It’s a situation every driver in Malaysia will encounter, especially during the rainy season. Floods are so common that whenever we see a car marooned in water on social media, we commiserate and move on with a what-can-you-do attitude. Scary it may be, but there is actually quite a lot you can do and the little knowledge below will help you swim and not sink.
There are a few scenarios for this:
Scenario 1: Getting through a flooded section safely
The familiar stretch of road in front of you is covered with water. The car ahead of you pushes forward and makes it through. Observe its size and ground clearance. If it is of similar dimensions to your vehicle, you may have a good chance of making it through.

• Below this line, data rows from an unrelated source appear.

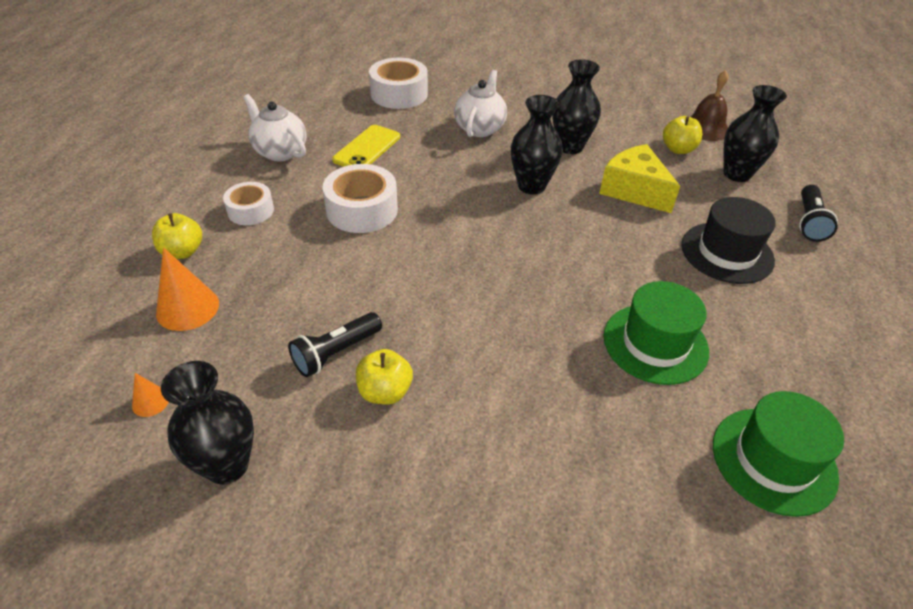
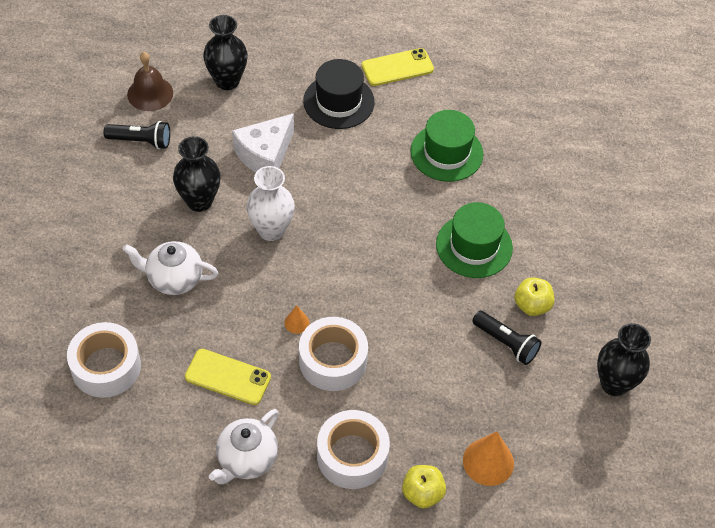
camera: 100 degrees left, 10 degrees up
orange cone [132,373,169,417] -> orange cone moved to [284,305,309,334]
white tape [223,182,274,225] -> white tape [317,410,390,489], size x1.59
black vase [511,95,563,195] -> white vase [246,166,295,241]
yellow cheese [599,144,680,213] -> white cheese [232,113,294,172]
yellow apple [663,116,702,154] -> none
green hat [713,391,844,517] -> green hat moved to [436,202,513,278]
black flashlight [799,185,838,242] -> black flashlight moved to [103,121,170,149]
none -> yellow phone [362,48,434,86]

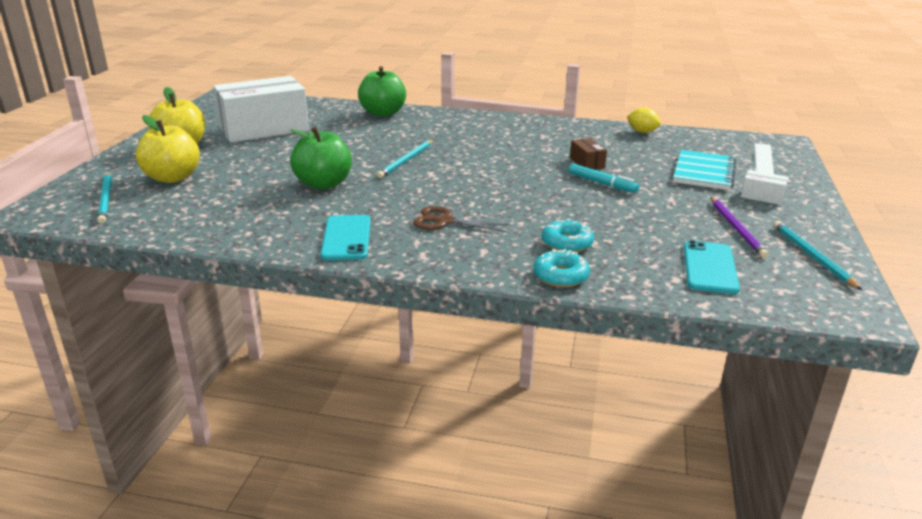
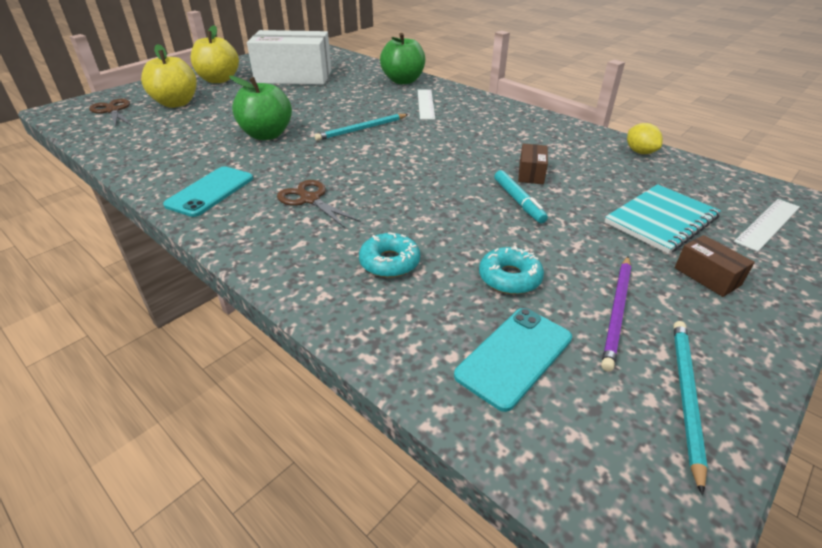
camera: 30 degrees right, 10 degrees up
turquoise pencil [97,172,112,224] -> brown scissors [89,99,131,127]
turquoise donut [533,249,590,287] -> turquoise donut moved to [479,246,544,294]
white box [741,170,789,205] -> brown box [674,235,755,297]
none -> white ruler [418,89,435,120]

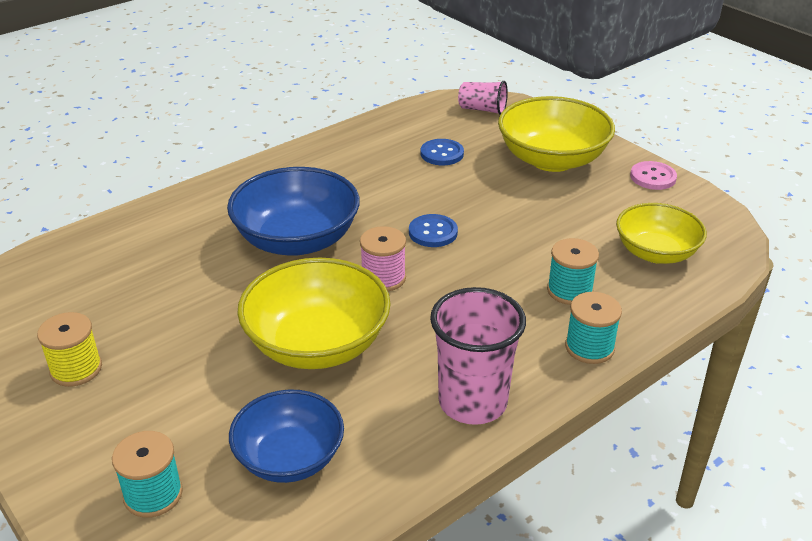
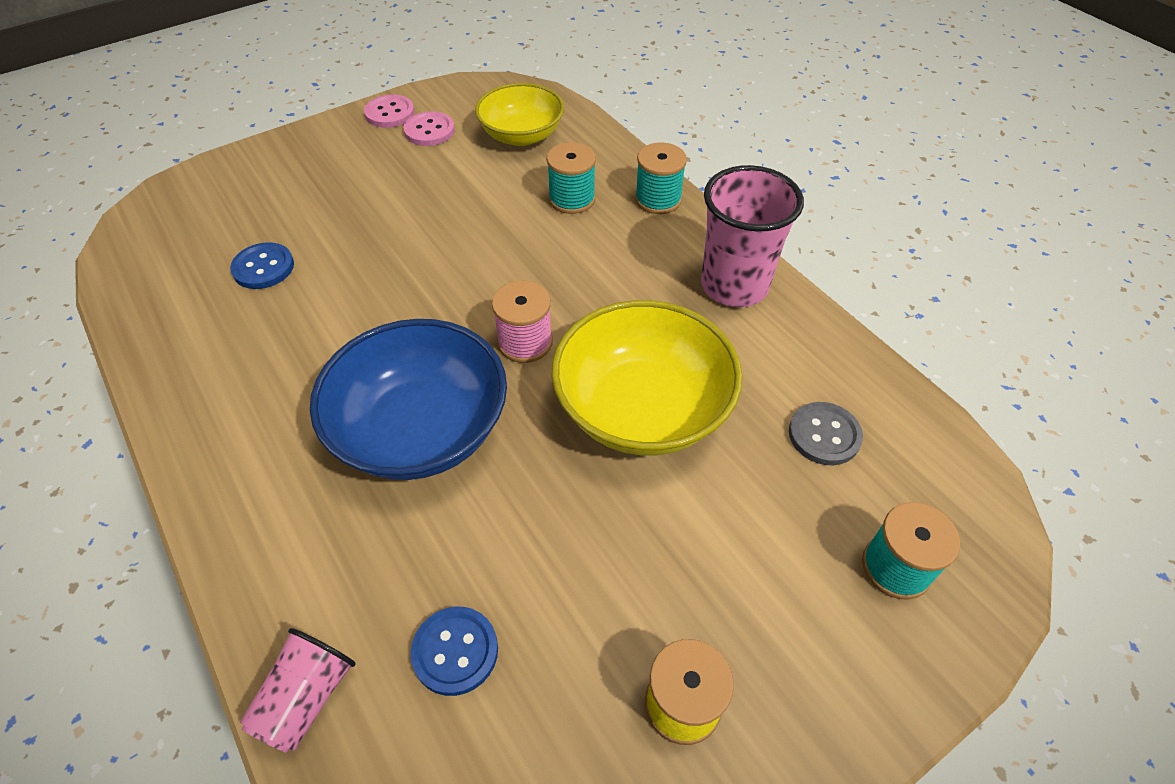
camera: 85 degrees left, 15 degrees up
blue bowl [229,390,344,483] -> grey button [789,402,863,465]
blue button [409,214,458,247] -> blue button moved to [410,607,498,696]
pink cup [458,81,508,115] -> pink cup moved to [240,628,356,753]
yellow bowl [498,96,615,172] -> none
none -> pink button [403,111,455,146]

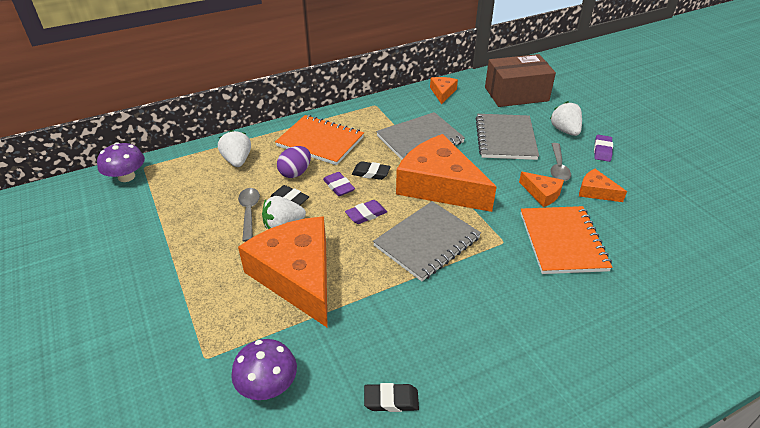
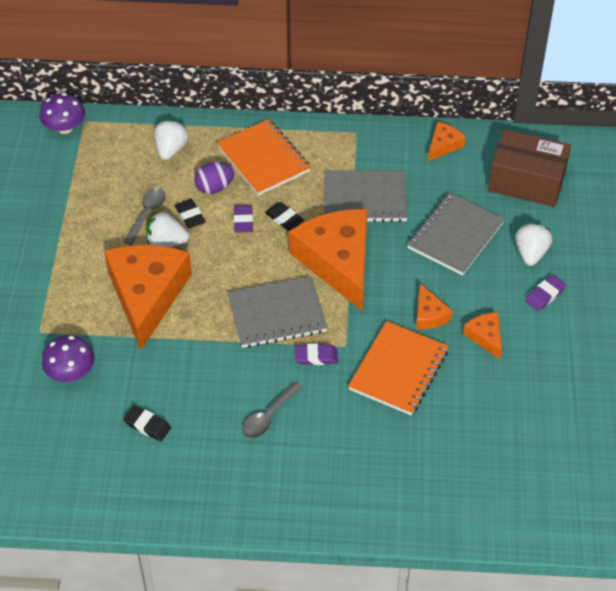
camera: 30 degrees right, 10 degrees up
purple eraser [345,200,387,224] -> purple eraser moved to [294,344,338,365]
grey spoon [550,143,571,181] -> grey spoon moved to [242,382,302,438]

If you decide to brave the flooded section, approach cautiously and wade into it. Keep up a steady pressure on the throttle pedal to maintain vehicle speed – you should be fast enough that the car won’t stall and slow enough so that the waters don’t wash over the hood. If there is a car ahead of you, make sure you leave plenty of room in between before you go into the water.
Otherwise, find a safe place to stop, turn on your hazard lights, and wait it out.
Scenario 2: The engine dies. Now what?
You drive through a flooded street and it is deeper than you first thought. Your vehicle gives that heart-dropping sputter. Once, twice, and then the engine dies. Oh, no. If your vehicle is still in the middle of that abominable ocean of water, here’s what you should do.
Do not panic. It’s easier said than done, but keep a clear head, breathe, and you’ll be able to make better decisions.
Do not attempt to restart the engine. The impulse is hard to resist, we know, but doing so may cause further damage to the engine and electronics of the vehicle. If the engine is still running and you’re stuck in traffic with water levels rising fast, turn it off and remove the key from the ignition.
Note the water level. This will help you and the person who may be repairing your vehicle make an informed assessment of the potential damage.
Get your valuables and get out. Unless it’s dire and you’re in danger of drowning, you’ll have enough time to grab keys, handphones, wallets, maybe even your baby at the back. We’re kidding, leave the baby. Please don’t. Take the baby first. Head to higher ground, especially if it is still raining as the water level may rise further. Get out of the rain too if possible.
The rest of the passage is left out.